DATA EXTRACT:
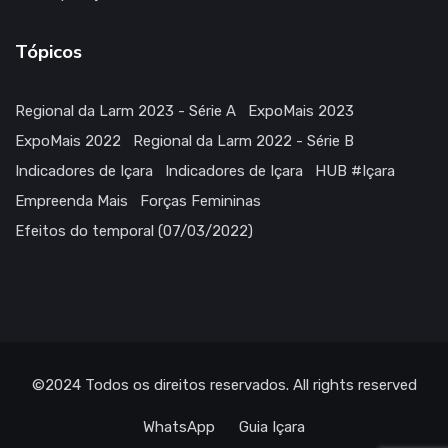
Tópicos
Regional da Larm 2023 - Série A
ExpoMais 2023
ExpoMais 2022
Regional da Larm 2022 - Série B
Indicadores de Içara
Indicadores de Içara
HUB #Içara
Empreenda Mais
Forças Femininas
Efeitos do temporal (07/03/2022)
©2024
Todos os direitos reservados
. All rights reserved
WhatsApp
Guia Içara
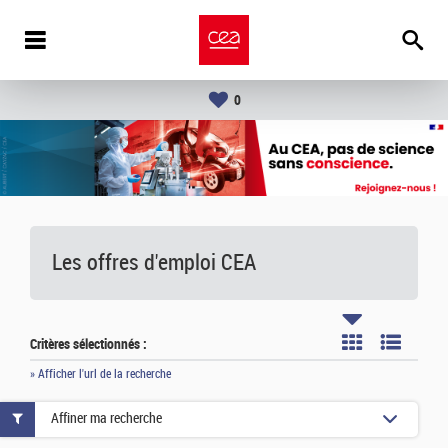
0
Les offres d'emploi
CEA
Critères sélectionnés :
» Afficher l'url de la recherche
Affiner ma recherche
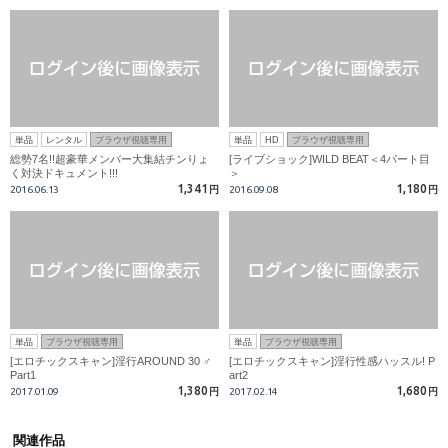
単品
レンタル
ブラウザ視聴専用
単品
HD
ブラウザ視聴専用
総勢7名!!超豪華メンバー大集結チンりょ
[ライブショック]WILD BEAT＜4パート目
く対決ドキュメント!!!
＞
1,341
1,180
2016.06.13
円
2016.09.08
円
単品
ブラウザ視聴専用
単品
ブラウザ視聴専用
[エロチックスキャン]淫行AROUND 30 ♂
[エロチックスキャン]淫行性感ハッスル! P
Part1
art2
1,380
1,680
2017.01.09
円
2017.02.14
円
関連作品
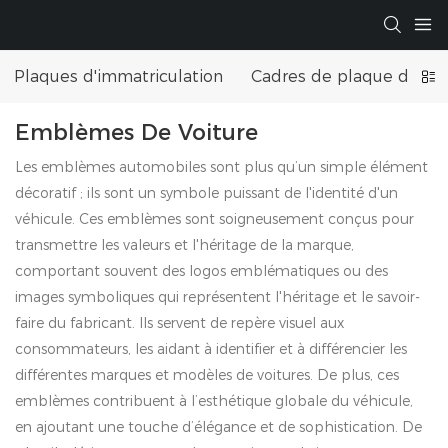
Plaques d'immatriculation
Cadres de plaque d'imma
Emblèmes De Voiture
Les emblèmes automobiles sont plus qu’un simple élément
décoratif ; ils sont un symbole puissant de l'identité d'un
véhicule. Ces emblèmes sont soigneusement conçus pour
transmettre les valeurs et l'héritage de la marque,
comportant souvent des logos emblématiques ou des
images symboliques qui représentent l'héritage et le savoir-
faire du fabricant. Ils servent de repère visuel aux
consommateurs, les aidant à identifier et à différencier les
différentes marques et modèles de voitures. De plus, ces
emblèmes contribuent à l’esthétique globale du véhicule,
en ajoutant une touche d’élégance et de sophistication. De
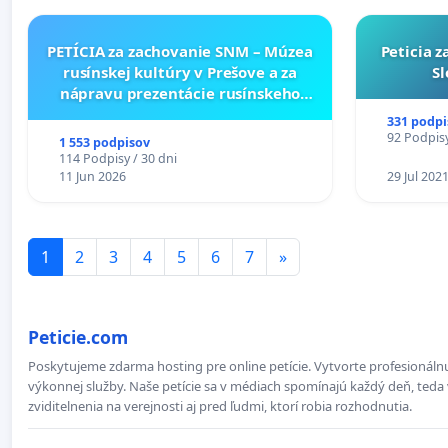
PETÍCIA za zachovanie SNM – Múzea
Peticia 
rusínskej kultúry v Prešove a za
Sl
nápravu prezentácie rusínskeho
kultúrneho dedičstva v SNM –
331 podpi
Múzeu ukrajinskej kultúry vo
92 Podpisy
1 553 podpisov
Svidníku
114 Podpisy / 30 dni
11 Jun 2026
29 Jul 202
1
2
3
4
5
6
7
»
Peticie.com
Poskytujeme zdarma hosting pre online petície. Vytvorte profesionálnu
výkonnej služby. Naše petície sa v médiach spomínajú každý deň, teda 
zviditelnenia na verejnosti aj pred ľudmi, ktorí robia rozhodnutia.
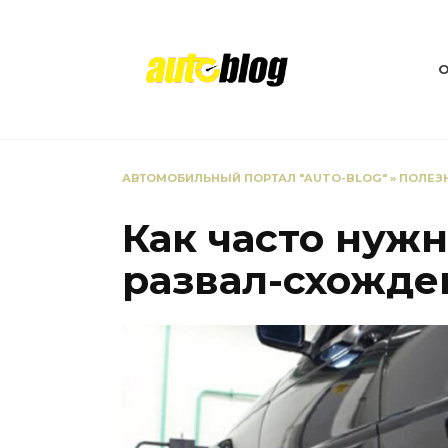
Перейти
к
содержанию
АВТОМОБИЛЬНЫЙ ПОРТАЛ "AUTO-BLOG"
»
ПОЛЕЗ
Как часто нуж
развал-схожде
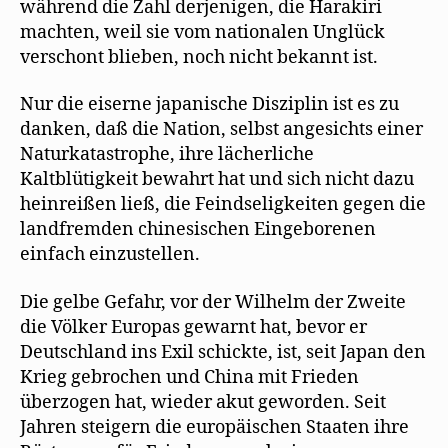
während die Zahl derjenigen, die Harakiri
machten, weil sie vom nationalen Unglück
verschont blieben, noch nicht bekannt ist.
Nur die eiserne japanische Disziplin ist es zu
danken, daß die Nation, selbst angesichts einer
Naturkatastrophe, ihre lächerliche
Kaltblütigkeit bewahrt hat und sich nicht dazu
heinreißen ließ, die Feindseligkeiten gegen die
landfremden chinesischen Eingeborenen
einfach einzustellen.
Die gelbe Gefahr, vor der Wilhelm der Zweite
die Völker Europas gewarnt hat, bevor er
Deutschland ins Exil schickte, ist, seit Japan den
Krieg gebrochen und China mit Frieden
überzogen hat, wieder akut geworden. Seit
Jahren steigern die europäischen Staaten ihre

PROBLEM REQUIREMENTS: Copy every line of text from the data above, character for character and in the same order, leaving out the pictures.

OUTPUT FOR THIS TASK:
Tópicos
Regional da Larm 2023 - Série A
ExpoMais 2023
ExpoMais 2022
Regional da Larm 2022 - Série B
Indicadores de Içara
Indicadores de Içara
HUB #Içara
Empreenda Mais
Forças Femininas
Efeitos do temporal (07/03/2022)
©2024
Todos os direitos reservados
. All rights reserved
WhatsApp
Guia Içara
0
Les offres d'emploi
CEA
Critères sélectionnés :
» Afficher l'url de la recherche
Affiner ma recherche
単品
レンタル
ブラウザ視聴専用
単品
HD
ブラウザ視聴専用
総勢7名!!超豪華メンバー大集結チンりょ
[ライブショック]WILD BEAT＜4パート目
く対決ドキュメント!!!
＞
1,341
1,180
2016.06.13
円
2016.09.08
円
単品
ブラウザ視聴専用
単品
ブラウザ視聴専用
[エロチックスキャン]淫行AROUND 30 ♂
[エロチックスキャン]淫行性感ハッスル! P
Part1
art2
1,380
1,680
2017.01.09
円
2017.02.14
円
関連作品
Plaques d'immatriculation
Cadres de plaque d'imma
Emblèmes De Voiture
Les emblèmes automobiles sont plus qu’un simple élément
décoratif ; ils sont un symbole puissant de l'identité d'un
véhicule. Ces emblèmes sont soigneusement conçus pour
transmettre les valeurs et l'héritage de la marque,
comportant souvent des logos emblématiques ou des
images symboliques qui représentent l'héritage et le savoir-
faire du fabricant. Ils servent de repère visuel aux
consommateurs, les aidant à identifier et à différencier les
différentes marques et modèles de voitures. De plus, ces
emblèmes contribuent à l’esthétique globale du véhicule,
en ajoutant une touche d’élégance et de sophistication. De
PETÍCIA za zachovanie SNM – Múzea
Peticia 
rusínskej kultúry v Prešove a za
Sl
nápravu prezentácie rusínskeho
kultúrneho dedičstva v SNM –
331 podpi
Múzeu ukrajinskej kultúry vo
92 Podpisy
1 553 podpisov
Svidníku
114 Podpisy / 30 dni
11 Jun 2026
29 Jul 202
1
2
3
4
5
6
7
»
Peticie.com
Poskytujeme zdarma hosting pre online petície. Vytvorte profesionálnu
výkonnej služby. Naše petície sa v médiach spomínajú každý deň, teda 
zviditelnenia na verejnosti aj pred ľudmi, ktorí robia rozhodnutia.
Перейти
к
содержанию
АВТОМОБИЛЬНЫЙ ПОРТАЛ "AUTO-BLOG"
»
ПОЛЕЗ
Как часто нуж
развал-схожде
während die Zahl derjenigen, die Harakiri
machten, weil sie vom nationalen Unglück
verschont blieben, noch nicht bekannt ist.
Nur die eiserne japanische Disziplin ist es zu
danken, daß die Nation, selbst angesichts einer
Naturkatastrophe, ihre lächerliche
Kaltblütigkeit bewahrt hat und sich nicht dazu
heinreißen ließ, die Feindseligkeiten gegen die
landfremden chinesischen Eingeborenen
einfach einzustellen.
Die gelbe Gefahr, vor der Wilhelm der Zweite
die Völker Europas gewarnt hat, bevor er
Deutschland ins Exil schickte, ist, seit Japan den
Krieg gebrochen und China mit Frieden
überzogen hat, wieder akut geworden. Seit
Jahren steigern die europäischen Staaten ihre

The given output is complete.